Leading Small Groups in the Way of Jesus by M. Scott Boren (A Book Review)

M. Scott Boren has written another helpful, thought provoking book on disciple making. I appreciate his simple, though meaningful, approach to small group life.

LEADING SMALL GROUPS IN THE WAY OF JESUS is a next-steps book for current small group participants. It answers, “What’s supposed to happen with groups?” and, “How do we actually share a meaningful life together, listening to and practicing the Way of Jesus?” Boren writes several insights and practices, things I resonate with and have even practiced a little. It feels great to read and resonate with something he’s been practicing.

I most resonated with Boren’s words about great questions and how curiosity (more my word than his) leads to nurturing disciples of Jesus. He writes:

“[We must] develop eyes to see and ears to hear. For that, leaders need to ask questions and foster conversations. When we ask good questions, we provide opportunities for people to discover for themselves the radical nature of the kingdom of God” (p.54).

“We do not [really] “make” disciples.
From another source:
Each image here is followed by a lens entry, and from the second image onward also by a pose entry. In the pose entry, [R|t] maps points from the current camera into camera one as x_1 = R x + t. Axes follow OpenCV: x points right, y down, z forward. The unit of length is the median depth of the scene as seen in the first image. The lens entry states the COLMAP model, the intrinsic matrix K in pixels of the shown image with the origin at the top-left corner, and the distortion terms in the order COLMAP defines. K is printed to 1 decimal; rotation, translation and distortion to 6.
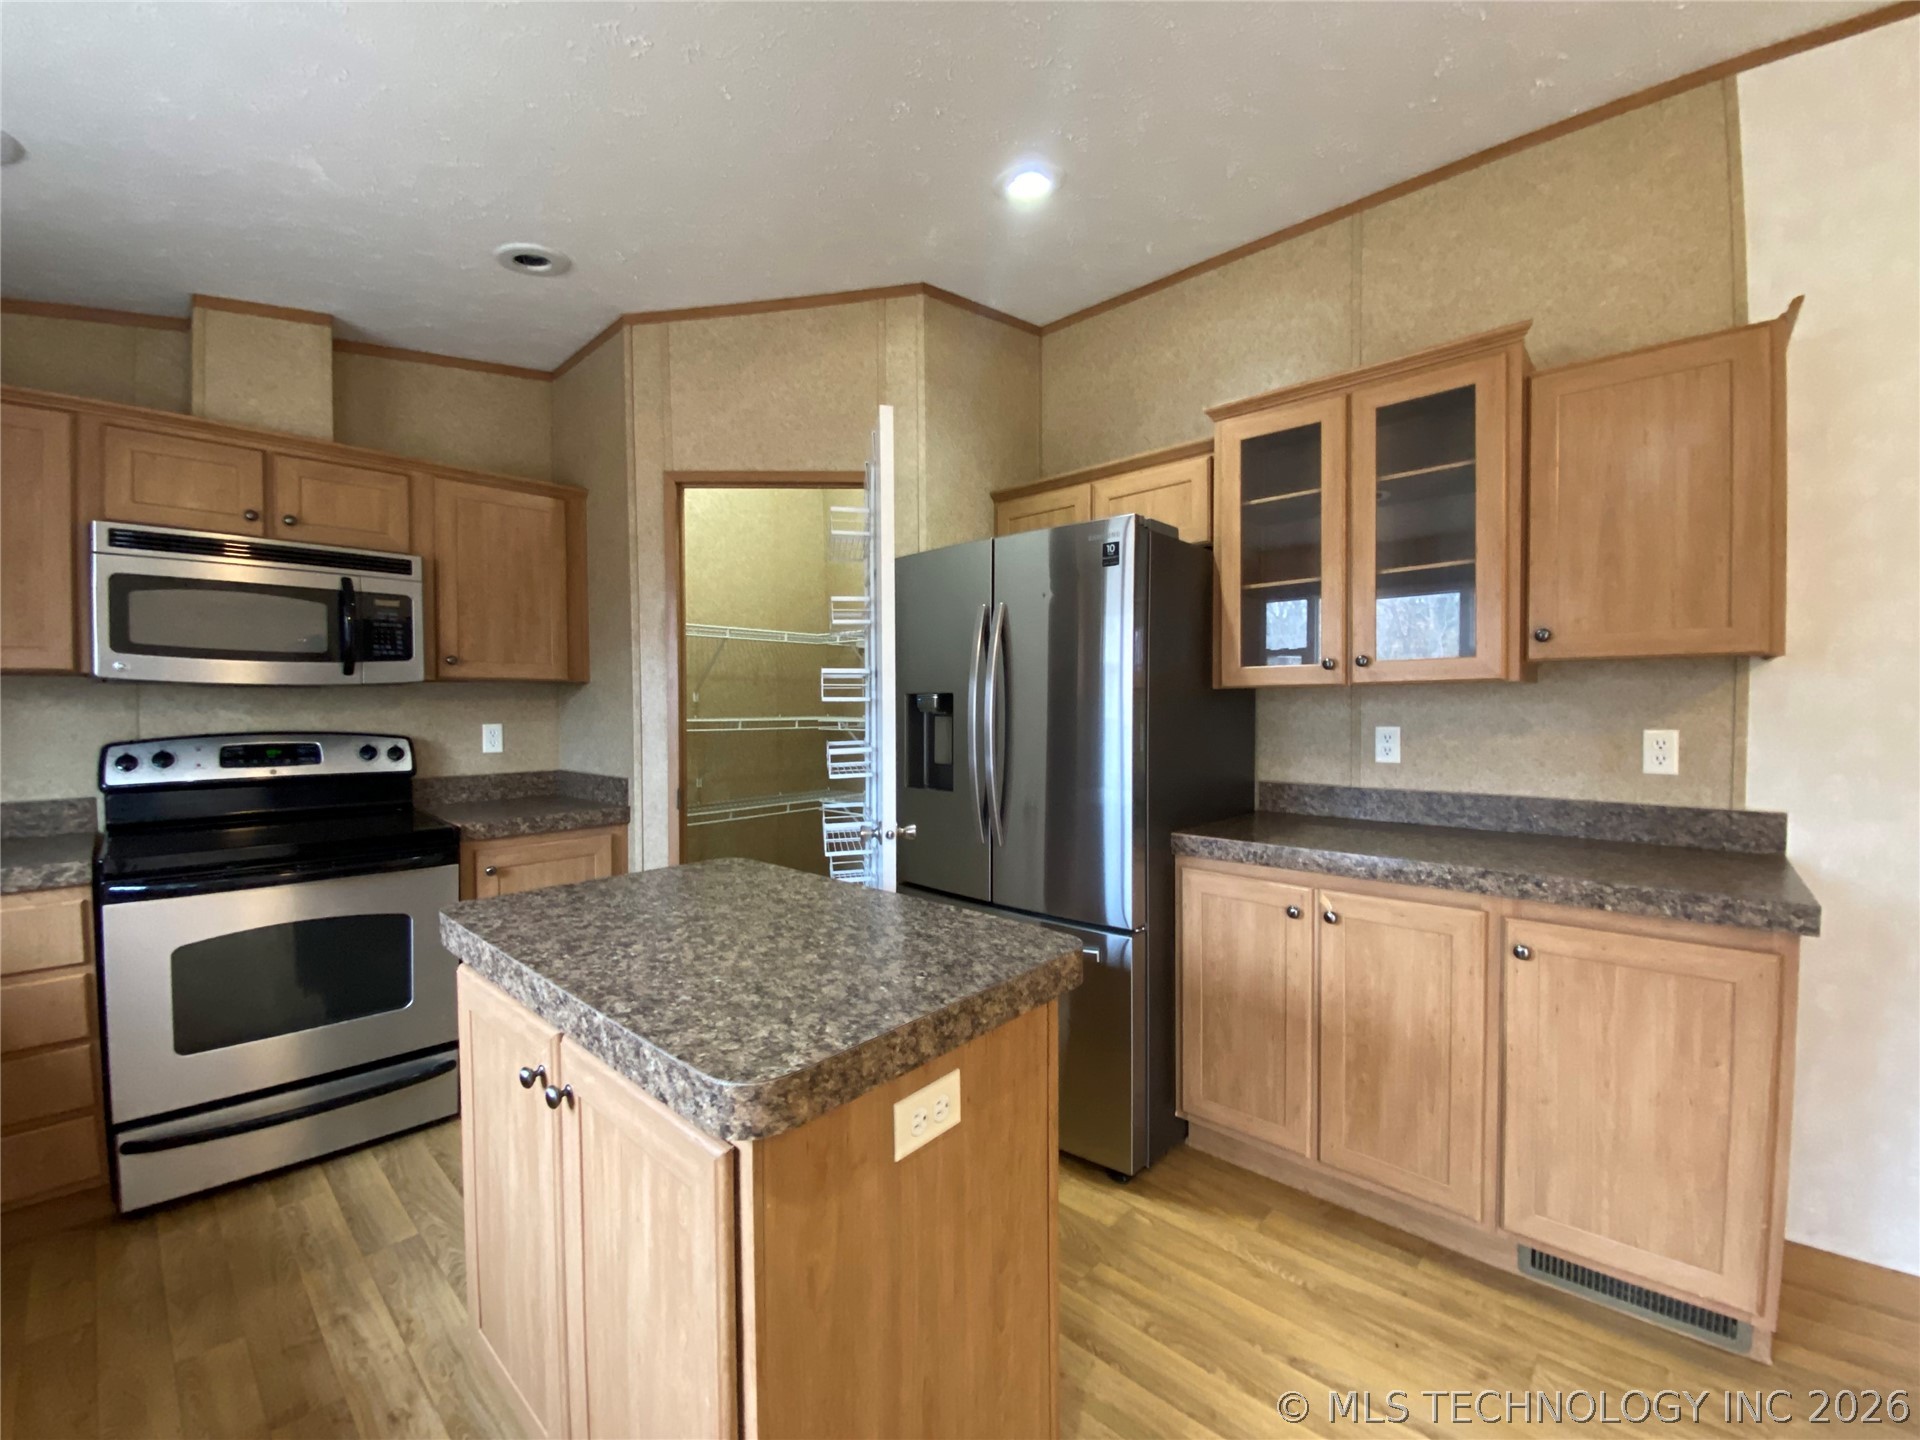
lens RADIAL K [[779.6, 0, 964.9], [0, 779.6, 718.1], [0, 0, 1]] dist [0.036897, -0.030395]
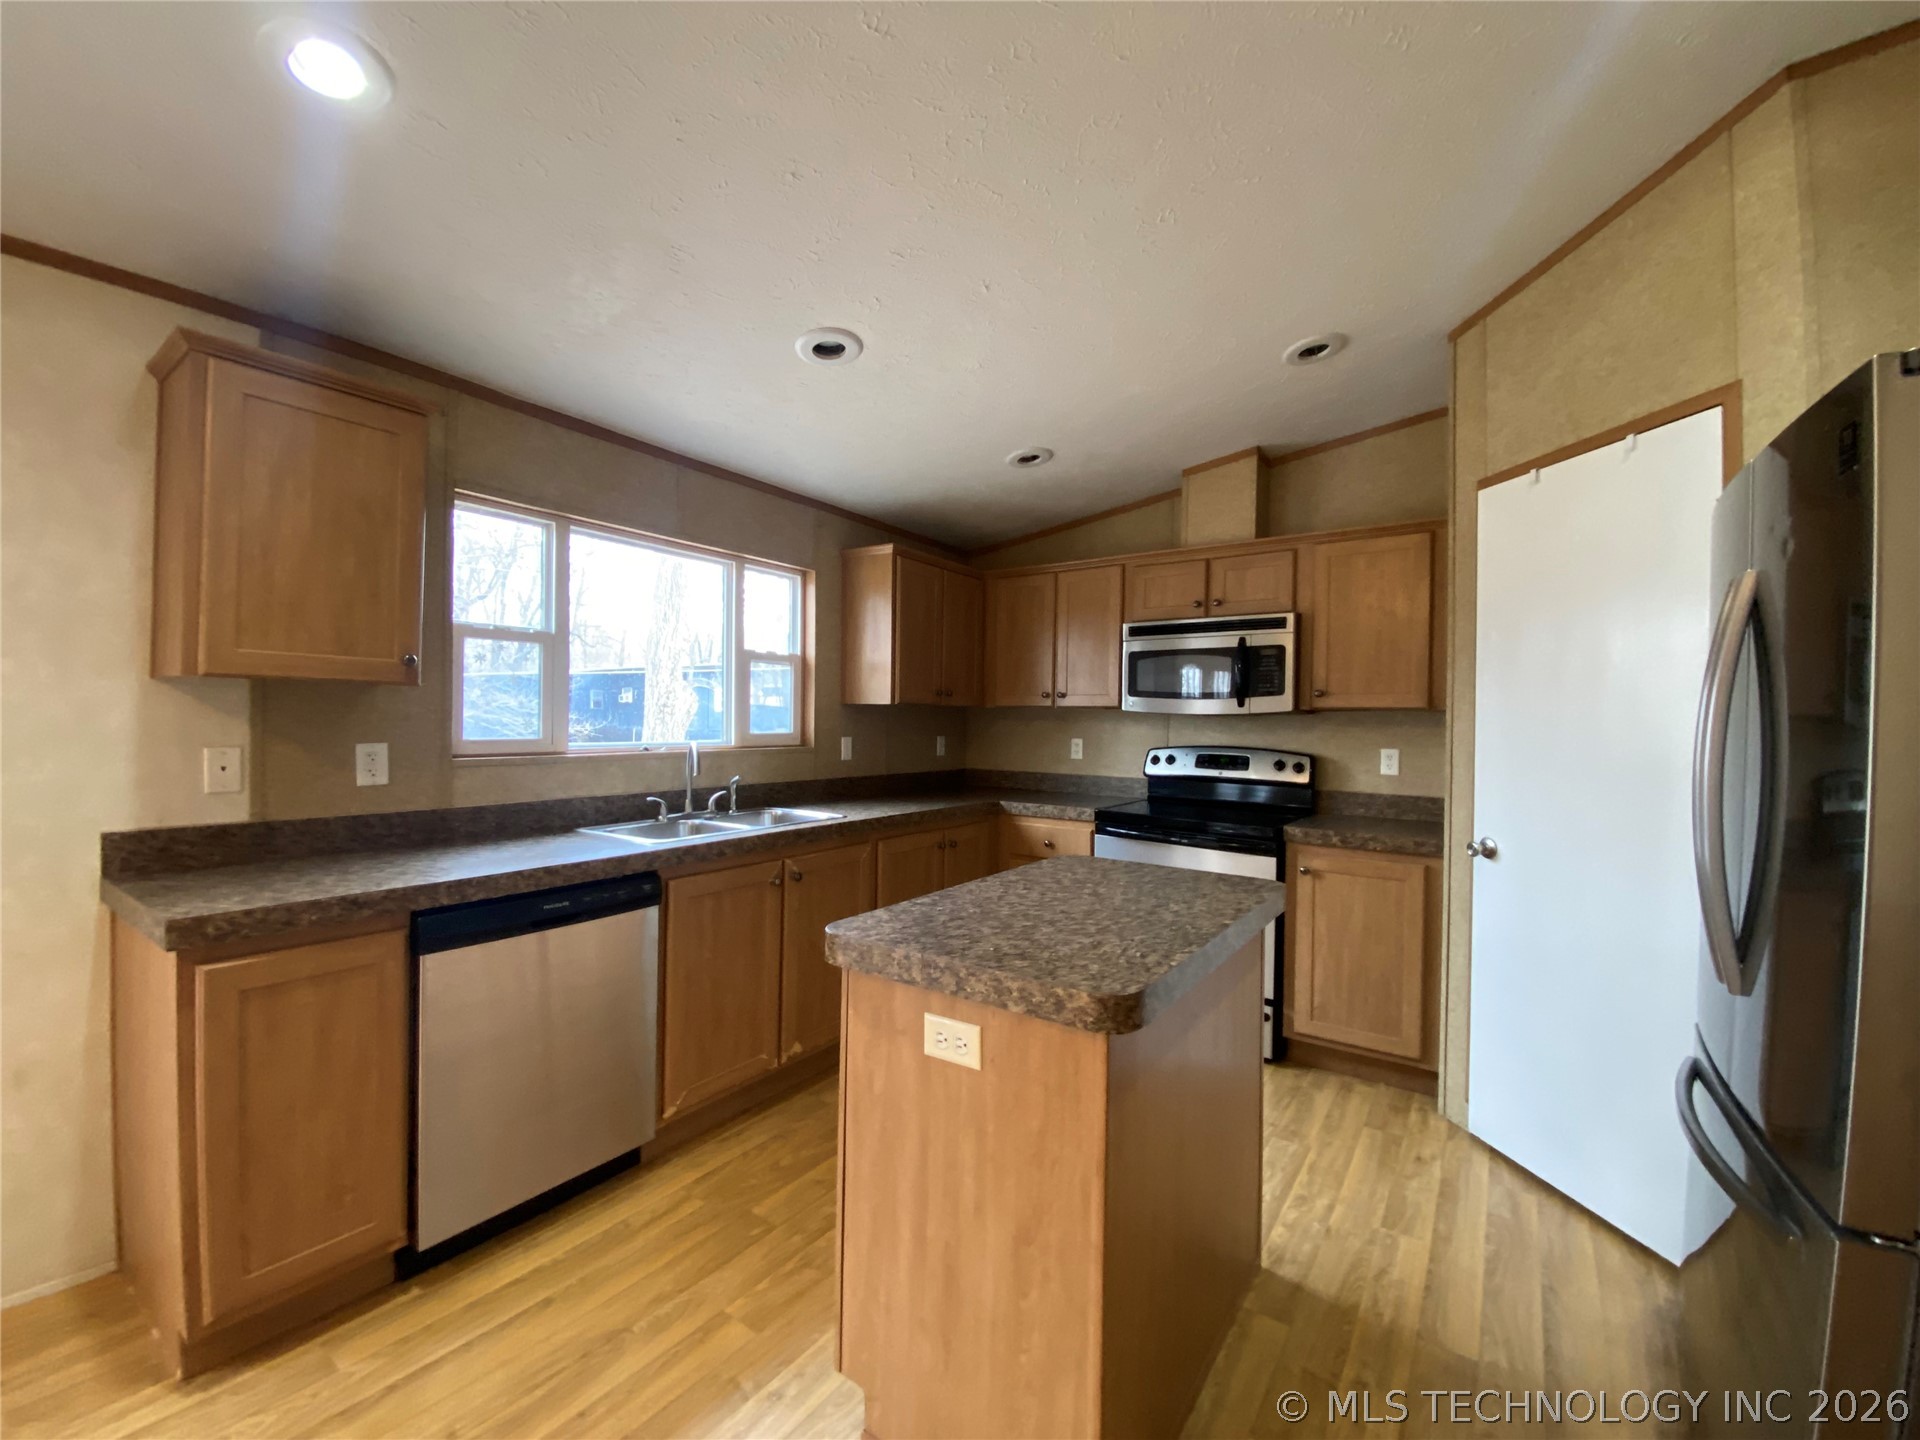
lens RADIAL K [[771.8, 0, 960.0], [0, 771.8, 720.0], [0, 0, 1]] dist [0.027286, -0.022983]
pose [[0.128719, 0.007445, -0.991653, 0.564162], [-0.037529, 0.999292, 0.002631, -0.019088], [0.990971, 0.036877, 0.128907, 0.372266]]
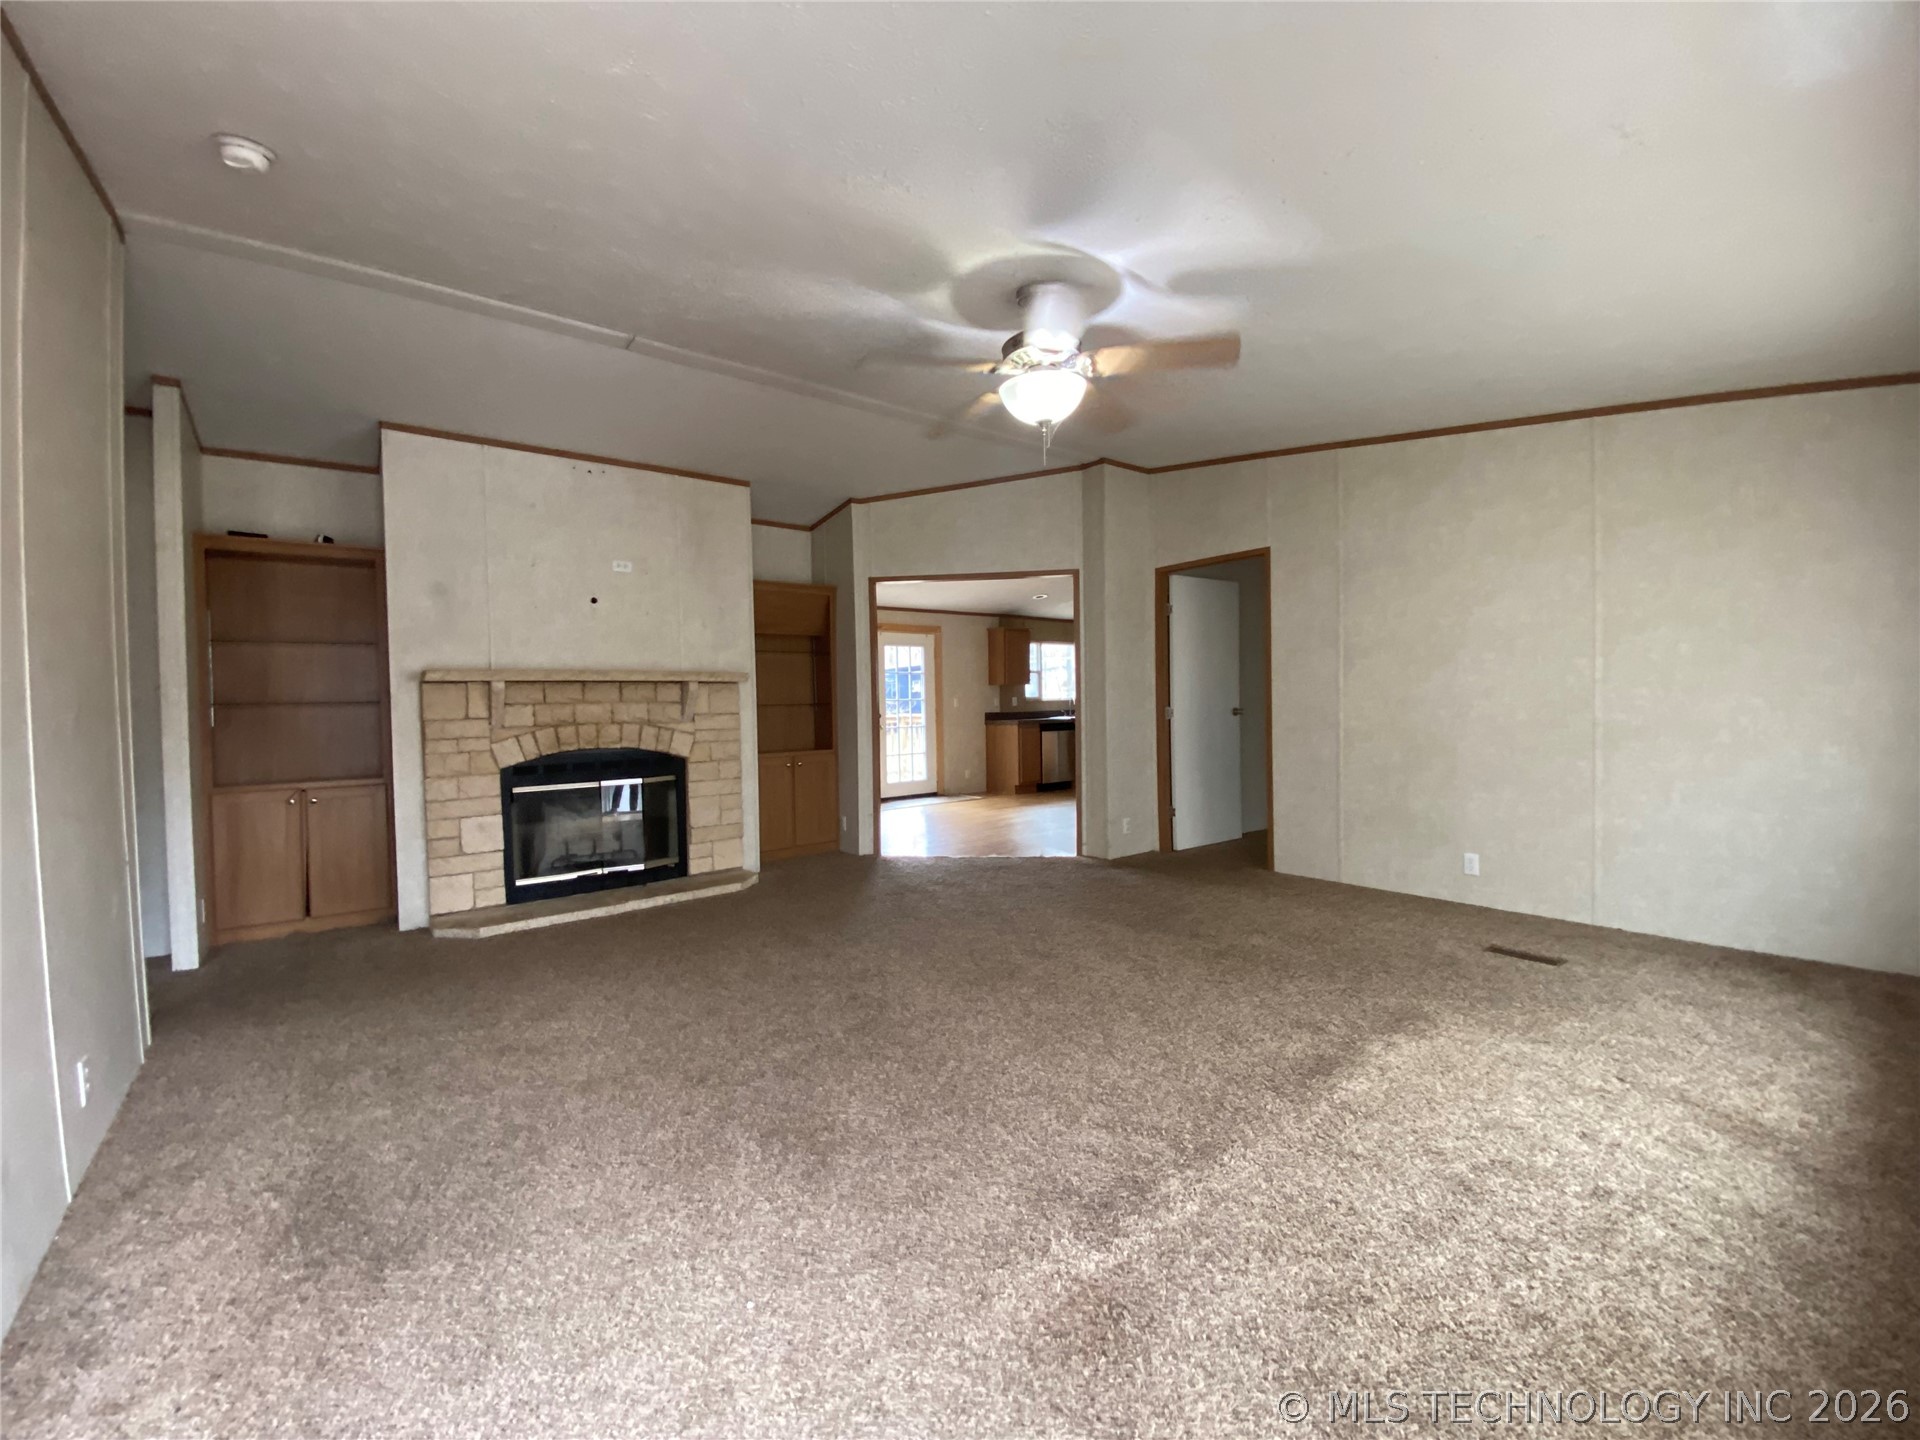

We are formed as disciples in community together as the Spirit works in us” (p.61).

“We cannot force people to enter the way of Jesus. Many of them may agree with the vision, but that doesn’t mean they actually ‘hear’ it. This is where the questions are so important. Listen to how people respond. Who is already asking questions like these? Who is expressing frustration with the status quo? Who wants to talk about distinct ways of following Jesus? Who is willing to put some extra thought and time into answering these questions?

“The goal is to work with people who already have a sense of urgency to experience a different kind of group life. One way to determine this is to lead people through a short-term experience…” (p.62-63).

Boren would then add that by focusing on people who are already hungry and thirsty for the kingdom of God, nurturing their desire, kindling their flame within, will in turn bring life to others. This idea reminds me of Thomas Merton’s analogy of the Desert Fathers and Mothers who upon fleeing to the desert were not fleeing people but recognizing that society and the “christianity” present was a sinking ship. Someone needed to get a foot to shore in order to reach a hand out for rescuing. I think this continues to be the largest need in the western church today. Many who are faithful to Jesus wonder how the religiosity they see relates to Jesus and Jesus’ Way. It just isn’t connecting. Some say it’s a sinking ship and they’ve swam out to get a foot to shore, and then they’ll toss a rope our way.

If this is how you see it too, I think Boren’s book will make you happy.